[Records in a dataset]
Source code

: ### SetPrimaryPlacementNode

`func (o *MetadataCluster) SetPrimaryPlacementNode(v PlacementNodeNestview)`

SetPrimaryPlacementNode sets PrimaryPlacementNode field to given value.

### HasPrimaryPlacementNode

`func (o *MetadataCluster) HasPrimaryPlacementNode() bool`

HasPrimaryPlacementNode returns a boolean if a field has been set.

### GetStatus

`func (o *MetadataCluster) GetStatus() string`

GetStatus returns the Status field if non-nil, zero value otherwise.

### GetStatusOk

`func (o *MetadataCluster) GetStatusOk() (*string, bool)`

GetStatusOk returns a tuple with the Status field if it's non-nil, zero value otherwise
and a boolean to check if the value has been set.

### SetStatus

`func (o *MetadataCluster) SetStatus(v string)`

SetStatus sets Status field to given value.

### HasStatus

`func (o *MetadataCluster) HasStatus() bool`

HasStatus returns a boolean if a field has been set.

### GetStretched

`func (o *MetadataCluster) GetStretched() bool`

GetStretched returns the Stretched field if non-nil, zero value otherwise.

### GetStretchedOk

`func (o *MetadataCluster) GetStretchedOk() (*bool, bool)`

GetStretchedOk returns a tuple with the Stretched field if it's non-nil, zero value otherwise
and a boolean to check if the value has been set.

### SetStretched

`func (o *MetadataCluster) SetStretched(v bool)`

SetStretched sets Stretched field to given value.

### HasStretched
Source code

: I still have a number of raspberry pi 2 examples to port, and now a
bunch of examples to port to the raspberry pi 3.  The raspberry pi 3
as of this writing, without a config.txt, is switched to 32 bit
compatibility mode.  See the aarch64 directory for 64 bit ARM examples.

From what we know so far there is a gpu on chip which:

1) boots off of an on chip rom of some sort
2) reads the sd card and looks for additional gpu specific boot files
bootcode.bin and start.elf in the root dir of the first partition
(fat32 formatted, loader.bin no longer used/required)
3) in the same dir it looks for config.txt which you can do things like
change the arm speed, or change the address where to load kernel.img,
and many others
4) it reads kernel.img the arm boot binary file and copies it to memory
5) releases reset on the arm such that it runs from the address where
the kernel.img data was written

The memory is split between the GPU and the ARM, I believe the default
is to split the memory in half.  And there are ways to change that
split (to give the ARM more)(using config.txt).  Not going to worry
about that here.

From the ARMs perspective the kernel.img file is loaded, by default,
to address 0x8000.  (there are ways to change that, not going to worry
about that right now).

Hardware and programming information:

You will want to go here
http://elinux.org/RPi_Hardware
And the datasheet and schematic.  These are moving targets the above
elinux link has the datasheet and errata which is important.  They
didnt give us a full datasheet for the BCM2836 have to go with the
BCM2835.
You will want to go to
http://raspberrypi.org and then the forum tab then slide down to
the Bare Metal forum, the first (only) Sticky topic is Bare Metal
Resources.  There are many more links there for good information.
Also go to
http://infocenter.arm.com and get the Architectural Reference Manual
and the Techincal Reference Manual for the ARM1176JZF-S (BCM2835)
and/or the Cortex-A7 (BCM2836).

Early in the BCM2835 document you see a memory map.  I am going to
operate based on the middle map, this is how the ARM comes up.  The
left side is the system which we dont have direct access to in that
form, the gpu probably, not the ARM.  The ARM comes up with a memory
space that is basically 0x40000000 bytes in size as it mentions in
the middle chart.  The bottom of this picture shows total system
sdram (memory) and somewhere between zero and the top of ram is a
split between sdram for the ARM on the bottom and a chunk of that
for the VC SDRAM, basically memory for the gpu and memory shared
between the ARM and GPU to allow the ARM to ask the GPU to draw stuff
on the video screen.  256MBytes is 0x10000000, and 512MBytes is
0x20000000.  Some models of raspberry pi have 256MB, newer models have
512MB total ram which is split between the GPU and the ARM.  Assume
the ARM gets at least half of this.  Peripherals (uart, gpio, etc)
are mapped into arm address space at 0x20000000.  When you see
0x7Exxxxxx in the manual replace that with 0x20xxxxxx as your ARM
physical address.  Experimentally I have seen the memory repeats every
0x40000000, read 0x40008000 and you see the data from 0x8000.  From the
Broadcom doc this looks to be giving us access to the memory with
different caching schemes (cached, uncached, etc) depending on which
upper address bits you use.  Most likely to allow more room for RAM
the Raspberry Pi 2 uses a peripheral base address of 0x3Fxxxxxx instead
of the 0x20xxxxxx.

DIRECTIVE: Reproduce all of the records above line for line, with no changes.

ANSWER BOX:
Source code

: ### SetPrimaryPlacementNode

`func (o *MetadataCluster) SetPrimaryPlacementNode(v PlacementNodeNestview)`

SetPrimaryPlacementNode sets PrimaryPlacementNode field to given value.

### HasPrimaryPlacementNode

`func (o *MetadataCluster) HasPrimaryPlacementNode() bool`

HasPrimaryPlacementNode returns a boolean if a field has been set.

### GetStatus

`func (o *MetadataCluster) GetStatus() string`

GetStatus returns the Status field if non-nil, zero value otherwise.

### GetStatusOk

`func (o *MetadataCluster) GetStatusOk() (*string, bool)`

GetStatusOk returns a tuple with the Status field if it's non-nil, zero value otherwise
and a boolean to check if the value has been set.

### SetStatus

`func (o *MetadataCluster) SetStatus(v string)`

SetStatus sets Status field to given value.

### HasStatus

`func (o *MetadataCluster) HasStatus() bool`

HasStatus returns a boolean if a field has been set.

### GetStretched

`func (o *MetadataCluster) GetStretched() bool`

GetStretched returns the Stretched field if non-nil, zero value otherwise.

### GetStretchedOk

`func (o *MetadataCluster) GetStretchedOk() (*bool, bool)`

GetStretchedOk returns a tuple with the Stretched field if it's non-nil, zero value otherwise
and a boolean to check if the value has been set.

### SetStretched

`func (o *MetadataCluster) SetStretched(v bool)`

SetStretched sets Stretched field to given value.

### HasStretched
Source code

: I still have a number of raspberry pi 2 examples to port, and now a
bunch of examples to port to the raspberry pi 3.  The raspberry pi 3
as of this writing, without a config.txt, is switched to 32 bit
compatibility mode.  See the aarch64 directory for 64 bit ARM examples.

From what we know so far there is a gpu on chip which:

1) boots off of an on chip rom of some sort
2) reads the sd card and looks for additional gpu specific boot files
bootcode.bin and start.elf in the root dir of the first partition
(fat32 formatted, loader.bin no longer used/required)
3) in the same dir it looks for config.txt which you can do things like
change the arm speed, or change the address where to load kernel.img,
and many others
4) it reads kernel.img the arm boot binary file and copies it to memory
5) releases reset on the arm such that it runs from the address where
the kernel.img data was written

The memory is split between the GPU and the ARM, I believe the default
is to split the memory in half.  And there are ways to change that
split (to give the ARM more)(using config.txt).  Not going to worry
about that here.

From the ARMs perspective the kernel.img file is loaded, by default,
to address 0x8000.  (there are ways to change that, not going to worry
about that right now).

Hardware and programming information:

You will want to go here
http://elinux.org/RPi_Hardware
And the datasheet and schematic.  These are moving targets the above
elinux link has the datasheet and errata which is important.  They
didnt give us a full datasheet for the BCM2836 have to go with the
BCM2835.
You will want to go to
http://raspberrypi.org and then the forum tab then slide down to
the Bare Metal forum, the first (only) Sticky topic is Bare Metal
Resources.  There are many more links there for good information.
Also go to
http://infocenter.arm.com and get the Architectural Reference Manual
and the Techincal Reference Manual for the ARM1176JZF-S (BCM2835)
and/or the Cortex-A7 (BCM2836).

Early in the BCM2835 document you see a memory map.  I am going to
operate based on the middle map, this is how the ARM comes up.  The
left side is the system which we dont have direct access to in that
form, the gpu probably, not the ARM.  The ARM comes up with a memory
space that is basically 0x40000000 bytes in size as it mentions in
the middle chart.  The bottom of this picture shows total system
sdram (memory) and somewhere between zero and the top of ram is a
split between sdram for the ARM on the bottom and a chunk of that
for the VC SDRAM, basically memory for the gpu and memory shared
between the ARM and GPU to allow the ARM to ask the GPU to draw stuff
on the video screen.  256MBytes is 0x10000000, and 512MBytes is
0x20000000.  Some models of raspberry pi have 256MB, newer models have
512MB total ram which is split between the GPU and the ARM.  Assume
the ARM gets at least half of this.  Peripherals (uart, gpio, etc)
are mapped into arm address space at 0x20000000.  When you see
0x7Exxxxxx in the manual replace that with 0x20xxxxxx as your ARM
physical address.  Experimentally I have seen the memory repeats every
0x40000000, read 0x40008000 and you see the data from 0x8000.  From the
Broadcom doc this looks to be giving us access to the memory with
different caching schemes (cached, uncached, etc) depending on which
upper address bits you use.  Most likely to allow more room for RAM
the Raspberry Pi 2 uses a peripheral base address of 0x3Fxxxxxx instead
of the 0x20xxxxxx.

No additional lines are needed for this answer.